The final twist of the knife is when the master tries to cheer the sobbing bulldog by offering him a cookie... A cookie shaped like a kitten. This is where, absolutely moved by the memory of a cartoon I hadn't seen in some twenty years and a bit addled by being up way past my bedtime, I tried to repeat that last phrase to convey the true pathos of it to Winterson and Ramoona. Instead, I flipped it around, exclaiming: "The kitten was shaped like a cookie!" Hysrerics ensued.

Even having watched this momentous cinematic achievement tonight, I don't think Winter and Ramoona really got it. I have to admit, it didn't hit me as hard this time either. However, it's still a really cute and sweet cartoon. And, it truly is heartbreaking when the bulldog tries to nestle the kitten-shaped cookie in the folds of fur on his back. Nothing could be sweeter relief than the bulldog feels when his kitten shows up again. Not mixed, not rolled, not chopped, and not baked.

The saddest thing: a cookie shaped like a kitten.

Saturday, June 9, 2007

I can now testify first-hand that there is indeed a Westfall chicken quest. I'd always kind of suspected it was a rumor. However, yesterday, a couple level 40s were /chicken-ing the chickens while I was turning in The Killing Fields, and one of the chickens turned green. I managed to catch the quest before it went away. (The chicken didn't stay green long.)
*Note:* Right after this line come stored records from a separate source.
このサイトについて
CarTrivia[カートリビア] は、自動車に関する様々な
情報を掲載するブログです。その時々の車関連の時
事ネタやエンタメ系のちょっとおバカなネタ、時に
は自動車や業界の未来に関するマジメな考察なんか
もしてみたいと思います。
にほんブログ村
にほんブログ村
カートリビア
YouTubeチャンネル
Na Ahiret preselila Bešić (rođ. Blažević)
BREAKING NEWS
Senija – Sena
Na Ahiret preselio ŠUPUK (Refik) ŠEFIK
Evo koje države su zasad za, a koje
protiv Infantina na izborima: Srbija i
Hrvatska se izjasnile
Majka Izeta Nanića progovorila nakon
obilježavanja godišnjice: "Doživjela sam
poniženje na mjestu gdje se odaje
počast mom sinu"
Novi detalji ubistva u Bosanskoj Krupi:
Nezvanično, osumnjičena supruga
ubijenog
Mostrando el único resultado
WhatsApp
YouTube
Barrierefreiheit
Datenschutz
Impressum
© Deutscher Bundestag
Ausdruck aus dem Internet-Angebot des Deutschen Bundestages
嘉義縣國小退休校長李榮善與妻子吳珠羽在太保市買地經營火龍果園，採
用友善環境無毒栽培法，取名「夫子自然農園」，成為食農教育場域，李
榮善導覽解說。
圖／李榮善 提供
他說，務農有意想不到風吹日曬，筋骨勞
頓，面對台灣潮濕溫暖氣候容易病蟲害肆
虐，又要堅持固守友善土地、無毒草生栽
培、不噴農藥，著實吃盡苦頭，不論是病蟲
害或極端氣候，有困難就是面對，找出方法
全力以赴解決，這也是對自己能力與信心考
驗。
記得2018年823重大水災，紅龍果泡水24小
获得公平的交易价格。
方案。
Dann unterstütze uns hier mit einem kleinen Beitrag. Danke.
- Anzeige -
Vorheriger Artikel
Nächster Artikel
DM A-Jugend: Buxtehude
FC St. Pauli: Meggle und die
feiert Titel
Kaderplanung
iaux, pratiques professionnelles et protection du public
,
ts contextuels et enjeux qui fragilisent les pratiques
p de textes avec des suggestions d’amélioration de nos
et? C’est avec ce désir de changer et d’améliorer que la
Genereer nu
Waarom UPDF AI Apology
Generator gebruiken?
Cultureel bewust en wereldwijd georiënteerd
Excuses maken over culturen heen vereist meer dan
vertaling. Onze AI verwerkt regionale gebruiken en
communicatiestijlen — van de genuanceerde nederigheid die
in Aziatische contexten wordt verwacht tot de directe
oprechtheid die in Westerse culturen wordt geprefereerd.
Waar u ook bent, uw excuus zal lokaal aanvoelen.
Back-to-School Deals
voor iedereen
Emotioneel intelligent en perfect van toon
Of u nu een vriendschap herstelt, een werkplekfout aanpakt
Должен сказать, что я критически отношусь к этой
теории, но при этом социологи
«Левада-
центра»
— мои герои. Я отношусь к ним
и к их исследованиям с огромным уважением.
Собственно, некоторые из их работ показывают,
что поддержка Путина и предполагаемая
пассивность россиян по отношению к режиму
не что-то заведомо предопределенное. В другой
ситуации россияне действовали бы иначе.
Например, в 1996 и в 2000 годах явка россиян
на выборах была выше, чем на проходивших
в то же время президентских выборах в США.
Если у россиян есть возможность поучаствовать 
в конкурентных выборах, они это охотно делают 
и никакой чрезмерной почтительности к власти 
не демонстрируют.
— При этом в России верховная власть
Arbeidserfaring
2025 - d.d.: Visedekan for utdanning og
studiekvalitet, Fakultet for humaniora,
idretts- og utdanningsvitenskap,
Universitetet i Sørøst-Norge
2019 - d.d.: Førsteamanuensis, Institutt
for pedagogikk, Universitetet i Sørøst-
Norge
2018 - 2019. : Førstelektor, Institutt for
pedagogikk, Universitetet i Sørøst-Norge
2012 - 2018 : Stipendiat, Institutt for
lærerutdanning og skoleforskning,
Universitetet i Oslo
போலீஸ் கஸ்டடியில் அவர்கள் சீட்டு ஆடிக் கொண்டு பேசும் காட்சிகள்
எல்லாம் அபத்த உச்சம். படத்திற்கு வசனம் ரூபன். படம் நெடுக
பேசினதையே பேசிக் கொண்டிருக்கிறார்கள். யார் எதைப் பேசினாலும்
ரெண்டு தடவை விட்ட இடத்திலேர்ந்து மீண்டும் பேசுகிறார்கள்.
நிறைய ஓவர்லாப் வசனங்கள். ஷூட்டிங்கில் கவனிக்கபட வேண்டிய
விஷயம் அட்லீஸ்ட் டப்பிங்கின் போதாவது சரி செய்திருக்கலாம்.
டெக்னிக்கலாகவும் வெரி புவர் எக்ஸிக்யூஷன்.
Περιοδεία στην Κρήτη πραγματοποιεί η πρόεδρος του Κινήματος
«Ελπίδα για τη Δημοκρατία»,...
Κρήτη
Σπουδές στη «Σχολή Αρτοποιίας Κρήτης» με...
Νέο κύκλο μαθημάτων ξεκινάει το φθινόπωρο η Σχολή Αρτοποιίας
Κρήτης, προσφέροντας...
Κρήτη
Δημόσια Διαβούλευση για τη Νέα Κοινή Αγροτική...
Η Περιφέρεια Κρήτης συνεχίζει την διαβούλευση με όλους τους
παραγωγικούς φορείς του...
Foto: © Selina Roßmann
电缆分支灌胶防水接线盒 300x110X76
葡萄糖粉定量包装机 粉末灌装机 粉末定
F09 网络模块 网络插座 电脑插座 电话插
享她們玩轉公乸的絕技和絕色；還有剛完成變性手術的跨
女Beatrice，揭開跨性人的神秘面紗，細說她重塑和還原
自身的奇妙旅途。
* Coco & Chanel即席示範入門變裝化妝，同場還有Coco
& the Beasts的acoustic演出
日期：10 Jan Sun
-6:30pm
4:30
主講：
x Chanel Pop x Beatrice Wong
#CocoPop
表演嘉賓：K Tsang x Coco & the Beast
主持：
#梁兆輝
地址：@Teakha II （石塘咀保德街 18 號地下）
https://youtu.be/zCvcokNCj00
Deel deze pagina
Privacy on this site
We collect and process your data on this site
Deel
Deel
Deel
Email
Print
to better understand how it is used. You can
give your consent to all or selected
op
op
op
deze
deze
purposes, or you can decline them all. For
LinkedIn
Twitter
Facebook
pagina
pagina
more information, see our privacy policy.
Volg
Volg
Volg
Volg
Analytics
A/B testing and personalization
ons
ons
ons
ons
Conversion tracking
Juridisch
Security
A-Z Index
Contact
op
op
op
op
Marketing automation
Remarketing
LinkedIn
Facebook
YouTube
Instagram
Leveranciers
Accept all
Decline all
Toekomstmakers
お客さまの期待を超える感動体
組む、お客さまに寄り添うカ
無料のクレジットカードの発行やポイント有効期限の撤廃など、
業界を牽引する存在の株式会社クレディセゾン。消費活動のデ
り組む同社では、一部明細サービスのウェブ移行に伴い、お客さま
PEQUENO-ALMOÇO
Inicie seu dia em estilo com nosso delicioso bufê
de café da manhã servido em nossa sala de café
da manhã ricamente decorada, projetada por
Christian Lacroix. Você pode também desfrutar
Now, my non-demonologist warlock has a Prairie Chicken vanity pet. I've won WoW. (Don't worry, I'll keep playing. If I stopped playing, I wouldn't get to enjoy the Prairie Chicken.)

Wednesday, June 6, 2007

We've decided to bring Tanaris up bilingual...

DVORAK and QWERTY.

Tuesday, June 5, 2007

This message brought to you by DVORAK.

Sunday, June 3, 2007

The verdict on grilled eggplant burgers? Pretty good. The eggplant is oddly squishy for being a burger substitute, but I do like the flavor. So, it works. I would happily eat them again. And I may, seeing as we have another eggplant left over from last week's Iron Chef battles. And it's too hot to cook anything inside, so food must be either uncooked, microwaved, or barbecued. Thus, grilled eggplant.